ЧТО НУЖНО СДЕЛАТЬ:
1. Переведите на английский язык предложение из текста об этологии: «С этой точки зрения наиболее перспективный объект – это ребенок в первые месяцы его жизни.»
2. Выведите, пожалуйста, без изменений отрывок текста об этологии от слов «Границы применения принципов» до слов «как, скажем, социолингвистика.» включительно.
3. Определите, согласуются ли с текстом об этологии утверждения (а), (б) и (в). На каждое ответьте «да» или «нет» и приведите решающие слова текста в точной цитате.
(а) Наиболее перспективным объектом в тексте названы подростки.
(б) Ведущим методом этологии служит скрупулезное описание целостного поведения особи.
(в) Кинесикой в тексте названы обусловленные традициями движения и позы.

:: ИЗУЧАЕМЫЙ ТЕКСТ

Границы применения принципов этологии к анализу поведения человека должны, естественным образом, определяться спецификой ее предмета. С этой точки зрения наиболее перспективный объект – это ребенок в первые месяцы его жизни. Здесь открывается возможность понять, каким образом «видоспецифическое» поведение грудного ребенка под влиянием социальных контактов с матерью и с другими членами семьи начинает преобразовываться в поведение осознающего себя индивида. Однако уже на этом этапе культурные воздействия на ребенка настолько сильны, что этологический подход будет неполным вне его контактов с психологией развития и такими социальными дисциплинами, как, скажем, социолингвистика.

Возможности этологии определяются и тем, что ведущим ее методом служит скрупулезное описание целостного поведения особи, дающее ценный материал для выявления его тонкой структуры и временной организации. Через специфику этого метода этология получает широкий доступ и к анализу поведения взрослых членов социума в коммуникативных процессах. Интересной точкой приложения в этой сфере является изучение всевозможных форм сознательно не контролируемого поведения – например, обусловленных традициями движений и поз (кинесика), невербальной коммуникации, геометрии социально организованного пространства. И в этой области деятельности этология неизбежно должна войти в тесный контакт с социальными науками – этнографией, этносемиотикой, социальной психологией и т.д., поскольку традиционное для этологов стремление выявить генетически запрограммированные, видоспецифические особенности невербальных сигналов (так называемые универсалии) неизбежно сталкивается с большими трудностями разграничения стереотипов врожденных и стереотипов, обусловленных культурной традицией.

Другие сферы приложения этологии в исследованиях поведения человека мы рассмотрим в заключительной части статьи. Что касается настоящего раздела, то его задачей было показать, что претензии некоторых этологов объяснить сущность человеческого поведения вне контакта с традиционными науками о человеке совершенно несостоятельны. Обоснованию этого утверждения мы и посвятим следующий параграф.

::::
:: ИСХОДНЫЕ ДАННЫЕ

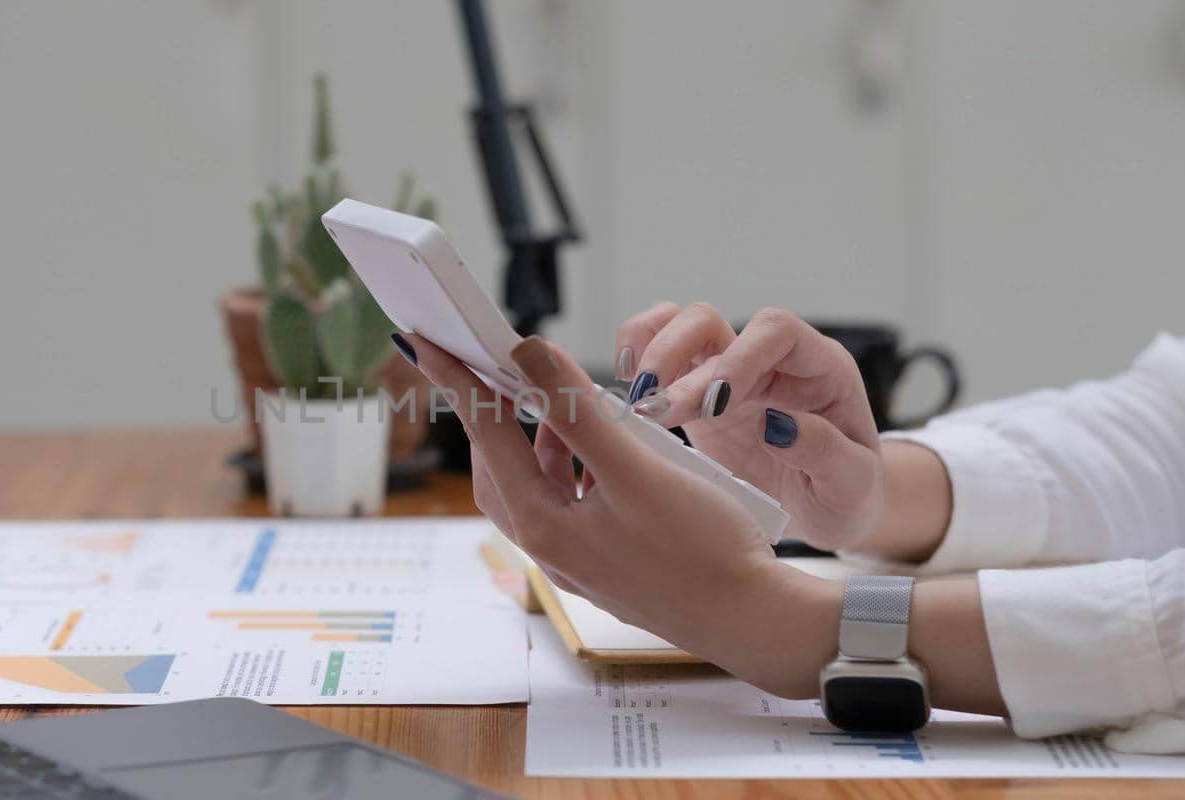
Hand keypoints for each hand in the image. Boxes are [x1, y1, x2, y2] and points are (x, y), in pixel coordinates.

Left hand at [402, 332, 837, 696]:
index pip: (487, 437)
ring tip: (557, 401)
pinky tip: (603, 449)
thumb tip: (528, 356)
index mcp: (545, 527)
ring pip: (537, 486)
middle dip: (493, 415)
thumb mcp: (637, 470)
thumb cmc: (704, 552)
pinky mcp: (609, 560)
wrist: (757, 621)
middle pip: (499, 468)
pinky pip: (571, 501)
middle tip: (492, 368)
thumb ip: (579, 412)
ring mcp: (580, 559)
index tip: (427, 342)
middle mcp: (553, 548)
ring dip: (540, 440)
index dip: (458, 383)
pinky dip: (574, 466)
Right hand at [615, 304, 881, 550]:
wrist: (824, 509)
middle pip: (710, 321)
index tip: (715, 404)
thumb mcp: (853, 486)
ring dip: (650, 353)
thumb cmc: (847, 494)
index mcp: (820, 368)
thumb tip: (778, 425)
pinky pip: (659, 346)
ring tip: (636, 400)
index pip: (776, 331)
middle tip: (656, 412)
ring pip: (679, 325)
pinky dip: (636, 353)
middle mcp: (769, 359)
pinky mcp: (696, 388)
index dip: (740, 357)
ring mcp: (729, 369)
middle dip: (677, 361)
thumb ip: (826, 452)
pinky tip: (626, 388)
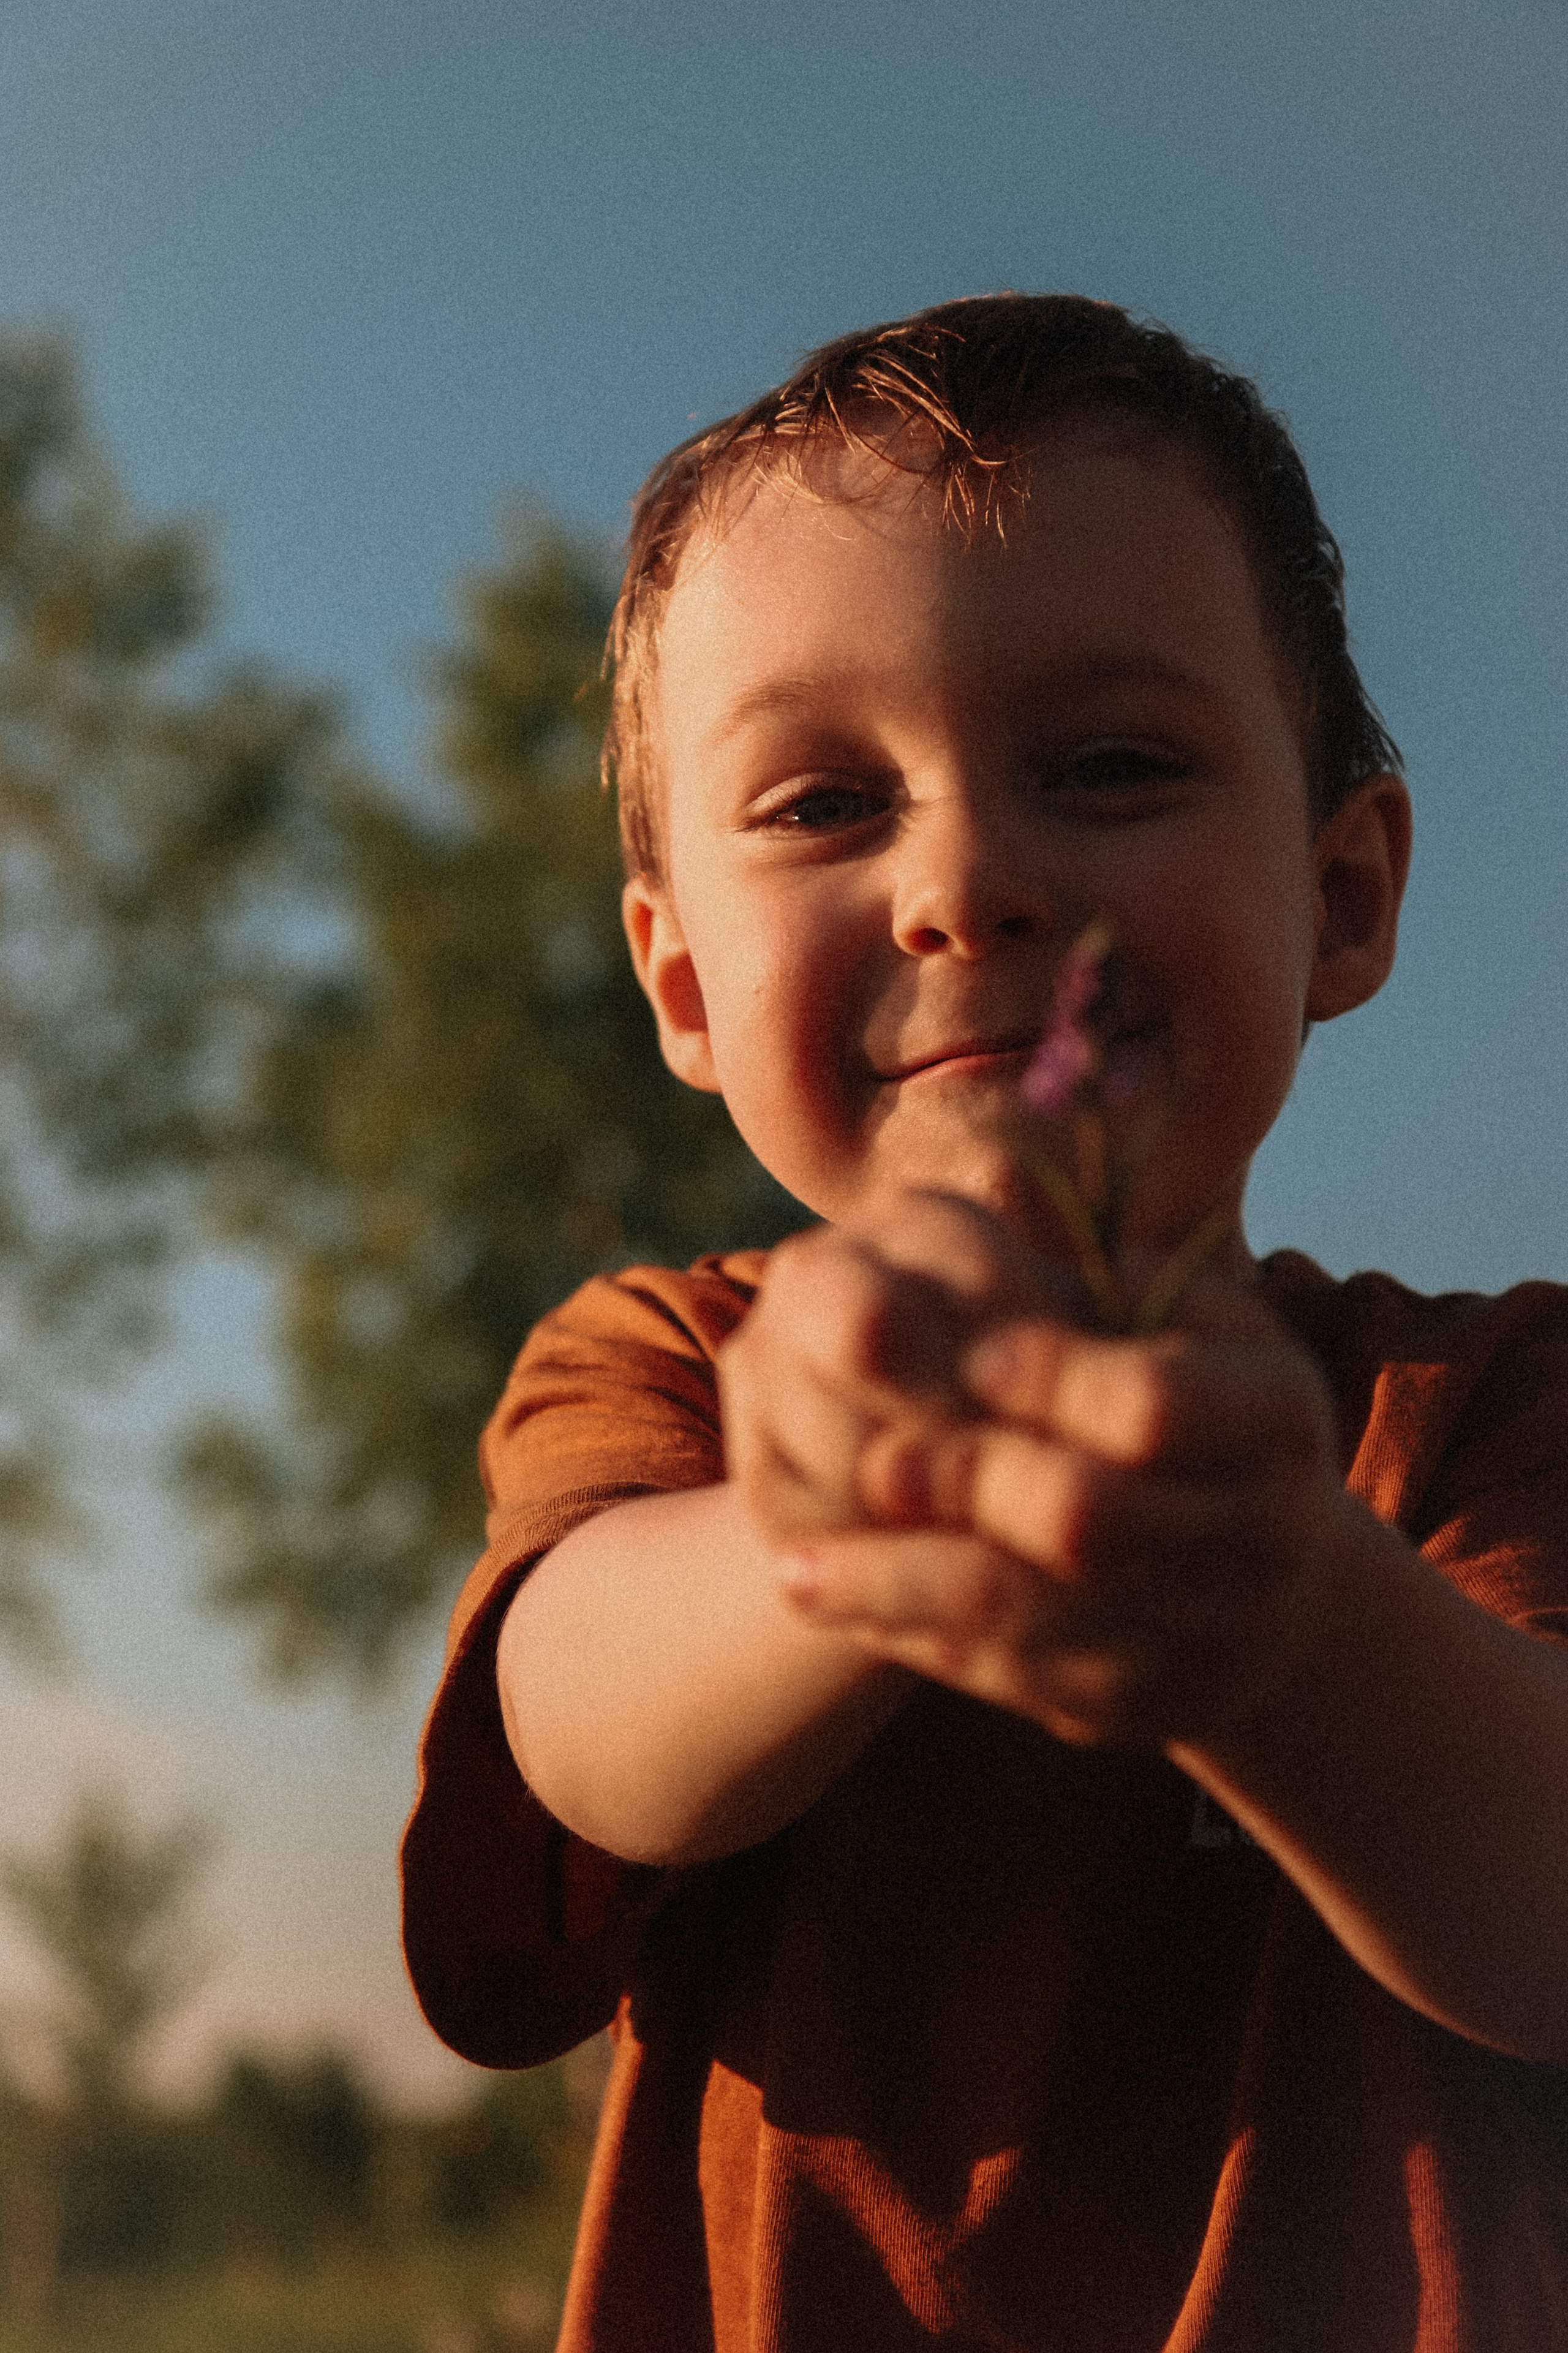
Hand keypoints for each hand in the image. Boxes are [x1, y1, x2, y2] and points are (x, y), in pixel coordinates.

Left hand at [730, 1203, 1354, 1749]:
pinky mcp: (1133, 1706)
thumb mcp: (1205, 1322)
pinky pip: (1006, 1673)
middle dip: (957, 1478)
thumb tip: (1030, 1230)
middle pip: (1080, 1516)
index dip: (1046, 1375)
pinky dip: (906, 1630)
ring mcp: (1197, 1636)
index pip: (1151, 1403)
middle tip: (864, 1458)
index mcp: (1279, 1416)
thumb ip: (1124, 1280)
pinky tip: (824, 1597)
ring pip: (1022, 1613)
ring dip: (895, 1580)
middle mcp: (1259, 1537)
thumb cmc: (1208, 1404)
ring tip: (792, 1558)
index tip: (964, 1349)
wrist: (1270, 1593)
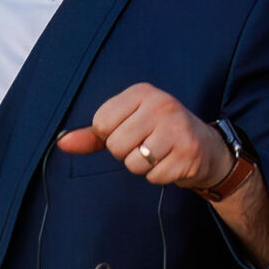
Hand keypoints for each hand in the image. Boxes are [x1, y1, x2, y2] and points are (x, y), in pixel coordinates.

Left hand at [57, 85, 234, 191]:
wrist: (206, 149)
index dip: (110, 136)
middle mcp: (161, 105)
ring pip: (133, 163)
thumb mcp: (127, 125)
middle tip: (148, 145)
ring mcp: (177, 128)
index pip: (101, 123)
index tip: (132, 131)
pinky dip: (160, 175)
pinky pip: (153, 176)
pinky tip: (172, 162)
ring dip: (143, 167)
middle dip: (127, 153)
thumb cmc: (159, 134)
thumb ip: (93, 135)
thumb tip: (62, 143)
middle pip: (116, 145)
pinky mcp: (188, 153)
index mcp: (143, 92)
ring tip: (160, 153)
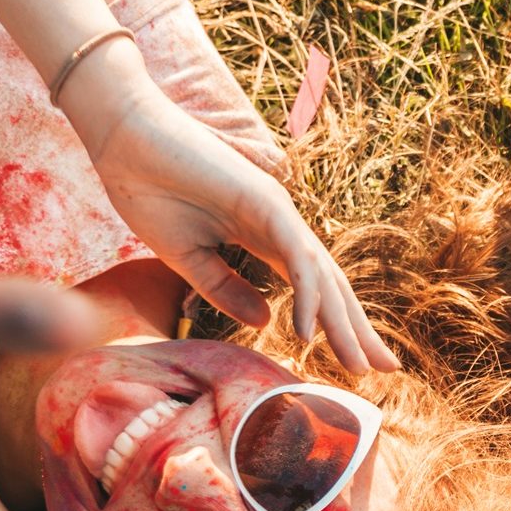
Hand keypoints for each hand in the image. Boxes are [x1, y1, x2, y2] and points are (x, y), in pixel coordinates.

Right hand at [71, 77, 396, 372]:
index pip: (313, 289)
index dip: (337, 326)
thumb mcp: (190, 259)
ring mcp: (277, 212)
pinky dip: (306, 296)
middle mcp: (281, 226)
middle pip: (330, 286)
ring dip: (342, 324)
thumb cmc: (150, 191)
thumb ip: (227, 290)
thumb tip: (266, 322)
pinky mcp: (264, 203)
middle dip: (358, 330)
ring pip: (321, 276)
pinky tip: (310, 333)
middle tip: (386, 369)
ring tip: (359, 366)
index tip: (357, 364)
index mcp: (266, 238)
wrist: (123, 141)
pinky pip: (295, 258)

::::

РЕЗУЛЬТАТЫ ПО ЗАДАНИЯМ:
1. From this point of view, the most promising object is the child in the first months of life.

2.
Границы применения принципов этологии к анализу поведения человека должны, естественным образом, определяться спецификой ее предмета. С этой точки зрения наиболее перспективный объект – это ребенок в первые месяцы его жизни. Здесь открывается возможность понять, каким образом «видоспецифическое» поведение грудного ребенка под влиянием социальных контактов с матерью и с другими членами семьи начинает преобразовываться в поведение осознающего себя индивида. Однако уже на этом этапе культурные воздействия на ребенка настолько сильны, что этологический подход будет неполным вне его контактов с психологией развития и такими социальными дисциплинами, как, скажем, социолингвистика.

3.
(а) Нет: «наиболее перспективный объект – это ребенок в первые месяцы его жизни».
(б) Да: «ведущим ее методом служит скрупулезное описание целостного поведения особи».
(в) Да: «обусловленных традициями движений и поз (кинесика)».